The research that Dr. Martel and Dr. Riviere are conducting will attempt to give the robotic instruments the ability to perceive some of the tactile stimulation that is below the threshold of what humans can perceive, ultimately opening the door to advances in surgical techniques and safety.

Dr. Martel and Dr. Riviere have collaborated on other studies in the past. In 2019, they and other collaborators published their work on “EyeSAM: Graph-based Localization and Mapping of Retinal Vasculature During Intraocular Microsurgery” in the International Journal of Computer Assisted Radiology and Surgery. This study continues their work to develop mapping algorithms for tracking eyeball motion during intraocular surgery.

In 2018, Drs. Martel and Riviere published research in the International Journal of Robotics Research on “Techniques for Robot-aided Intraocular Surgery Using Monocular Vision.” In the paper, the research team discusses their experiments and work to develop techniques for robot-assisted intraocular surgery using the Micron robot and a new retinal surface estimation method they developed, which is based on a structured-light approach.

Further Reading

Mukherjee S, Kaess M, Martel JN, Riviere CN. EyeSAM: Graph-based Localization and Mapping of Retinal Vasculature During Intraocular Microsurgery. Int J Comput Assist Radiol Surg. 2019; 14(5): 819-828.

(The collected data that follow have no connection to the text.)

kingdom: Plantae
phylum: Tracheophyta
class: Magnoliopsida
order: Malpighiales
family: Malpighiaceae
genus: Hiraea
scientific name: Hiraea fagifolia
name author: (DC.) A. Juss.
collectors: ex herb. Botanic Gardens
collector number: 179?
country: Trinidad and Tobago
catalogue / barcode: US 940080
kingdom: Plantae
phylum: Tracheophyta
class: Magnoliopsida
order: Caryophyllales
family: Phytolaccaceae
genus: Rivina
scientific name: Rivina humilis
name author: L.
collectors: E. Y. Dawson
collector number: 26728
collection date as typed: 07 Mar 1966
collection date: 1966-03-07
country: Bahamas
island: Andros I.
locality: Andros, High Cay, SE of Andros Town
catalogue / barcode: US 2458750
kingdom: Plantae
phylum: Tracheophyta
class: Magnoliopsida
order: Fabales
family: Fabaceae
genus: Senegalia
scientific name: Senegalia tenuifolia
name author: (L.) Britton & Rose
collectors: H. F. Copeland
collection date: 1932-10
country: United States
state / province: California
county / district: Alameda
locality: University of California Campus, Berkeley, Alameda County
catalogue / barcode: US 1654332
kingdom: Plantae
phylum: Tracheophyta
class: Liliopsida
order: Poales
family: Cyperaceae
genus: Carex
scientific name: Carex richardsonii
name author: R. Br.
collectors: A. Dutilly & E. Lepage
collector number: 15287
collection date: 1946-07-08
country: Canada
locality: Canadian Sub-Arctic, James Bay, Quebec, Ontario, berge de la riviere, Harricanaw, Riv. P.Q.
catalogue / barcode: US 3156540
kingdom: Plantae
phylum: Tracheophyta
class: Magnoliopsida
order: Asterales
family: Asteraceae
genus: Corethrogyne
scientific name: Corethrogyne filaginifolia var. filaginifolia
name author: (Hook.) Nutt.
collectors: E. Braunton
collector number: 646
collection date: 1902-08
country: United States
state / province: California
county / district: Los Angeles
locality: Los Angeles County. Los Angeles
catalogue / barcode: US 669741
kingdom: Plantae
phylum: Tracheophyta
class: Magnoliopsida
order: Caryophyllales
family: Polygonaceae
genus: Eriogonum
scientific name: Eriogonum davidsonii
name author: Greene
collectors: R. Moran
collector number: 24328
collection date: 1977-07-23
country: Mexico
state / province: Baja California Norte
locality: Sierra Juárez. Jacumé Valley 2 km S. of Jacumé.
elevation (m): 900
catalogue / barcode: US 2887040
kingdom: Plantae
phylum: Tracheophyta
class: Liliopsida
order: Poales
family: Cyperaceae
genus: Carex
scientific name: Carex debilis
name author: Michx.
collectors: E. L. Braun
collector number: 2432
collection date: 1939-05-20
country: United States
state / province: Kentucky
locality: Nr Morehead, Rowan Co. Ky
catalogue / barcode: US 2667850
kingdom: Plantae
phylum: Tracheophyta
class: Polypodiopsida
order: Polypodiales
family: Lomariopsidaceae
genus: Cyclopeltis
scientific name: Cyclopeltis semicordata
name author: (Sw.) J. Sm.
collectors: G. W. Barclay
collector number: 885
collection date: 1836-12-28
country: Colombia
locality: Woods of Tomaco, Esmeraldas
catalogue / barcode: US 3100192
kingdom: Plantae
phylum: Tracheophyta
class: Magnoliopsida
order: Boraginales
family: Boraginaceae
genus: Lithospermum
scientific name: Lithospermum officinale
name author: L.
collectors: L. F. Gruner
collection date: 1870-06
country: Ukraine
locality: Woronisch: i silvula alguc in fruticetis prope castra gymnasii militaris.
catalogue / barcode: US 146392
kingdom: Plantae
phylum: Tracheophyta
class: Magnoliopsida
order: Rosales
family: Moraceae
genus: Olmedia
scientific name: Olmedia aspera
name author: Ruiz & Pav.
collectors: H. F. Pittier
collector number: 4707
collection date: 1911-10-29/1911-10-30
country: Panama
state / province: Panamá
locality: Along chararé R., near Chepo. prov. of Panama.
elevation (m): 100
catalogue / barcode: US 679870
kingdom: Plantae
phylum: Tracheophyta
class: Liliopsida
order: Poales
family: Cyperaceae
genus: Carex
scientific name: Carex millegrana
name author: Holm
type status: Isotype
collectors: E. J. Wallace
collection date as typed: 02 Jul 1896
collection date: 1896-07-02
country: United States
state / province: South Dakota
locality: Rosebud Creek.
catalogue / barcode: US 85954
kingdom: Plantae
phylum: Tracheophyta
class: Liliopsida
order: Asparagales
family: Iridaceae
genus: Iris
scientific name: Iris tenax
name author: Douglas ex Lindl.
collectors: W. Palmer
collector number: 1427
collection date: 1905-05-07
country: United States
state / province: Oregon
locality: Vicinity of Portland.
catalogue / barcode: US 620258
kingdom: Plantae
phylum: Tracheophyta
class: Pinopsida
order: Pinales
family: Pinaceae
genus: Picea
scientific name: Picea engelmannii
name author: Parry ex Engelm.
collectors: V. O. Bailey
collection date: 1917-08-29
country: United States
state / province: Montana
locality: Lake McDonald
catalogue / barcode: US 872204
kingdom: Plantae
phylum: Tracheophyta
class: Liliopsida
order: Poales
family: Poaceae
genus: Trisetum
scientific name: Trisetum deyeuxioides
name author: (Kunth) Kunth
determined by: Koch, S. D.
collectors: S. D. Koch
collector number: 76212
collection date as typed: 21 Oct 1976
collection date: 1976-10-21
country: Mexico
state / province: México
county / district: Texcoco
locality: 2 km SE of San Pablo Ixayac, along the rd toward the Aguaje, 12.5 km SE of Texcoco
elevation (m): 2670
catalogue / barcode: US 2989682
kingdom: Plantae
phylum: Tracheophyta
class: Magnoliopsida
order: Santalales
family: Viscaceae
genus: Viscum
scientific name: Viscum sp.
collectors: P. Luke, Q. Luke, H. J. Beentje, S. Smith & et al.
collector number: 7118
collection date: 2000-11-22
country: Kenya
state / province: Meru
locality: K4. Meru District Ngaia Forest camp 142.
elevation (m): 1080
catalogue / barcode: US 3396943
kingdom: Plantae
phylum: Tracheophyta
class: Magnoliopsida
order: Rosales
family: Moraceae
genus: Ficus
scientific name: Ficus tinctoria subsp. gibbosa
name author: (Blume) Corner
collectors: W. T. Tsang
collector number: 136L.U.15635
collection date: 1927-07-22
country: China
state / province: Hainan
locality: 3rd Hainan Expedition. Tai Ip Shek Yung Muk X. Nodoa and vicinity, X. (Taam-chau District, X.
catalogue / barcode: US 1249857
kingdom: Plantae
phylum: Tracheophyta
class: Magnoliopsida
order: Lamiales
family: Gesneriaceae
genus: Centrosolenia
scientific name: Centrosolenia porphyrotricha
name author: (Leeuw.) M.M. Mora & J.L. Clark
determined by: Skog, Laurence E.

Yang S, Martel JN, Lobes LA Jr, Riviere CN. Techniques for Robot-aided Intraocular Surgery Using Monocular Vision. Int J Rob Res. 2018; 37(8): 931-952.

MacLachlan RA, Hollis RL, Jaramaz B, Riviere CN, Martel JN, Urish KL. Multirate Kalman Filter Rejects Impulse Noise in Frequency-Domain-Multiplexed Tracker Measurements. Proc IEEE Sens. Epub 2017 Dec 25.

Mukherjee S, Yang S, MacLachlan RA, Lobes LA Jr, Martel JN, Riviere CN. Toward Monocular Camera-Guided Retinal Vein Cannulation With an Actively Stabilized Handheld Robot. IEEE Int Conf Robot Autom. 2017 May-Jun; 2017: 2951-2956.

Braun D, Yang S, Martel JN, Riviere CN, Becker BC. EyeSLAM: Real-time Simultaneous Localization and Mapping of Retinal Vessels During Intraocular Microsurgery. Int J Med Robot. 2018 Feb; 14(1). doi: 10.1002/rcs.1848. Epub 2017 Jul 18.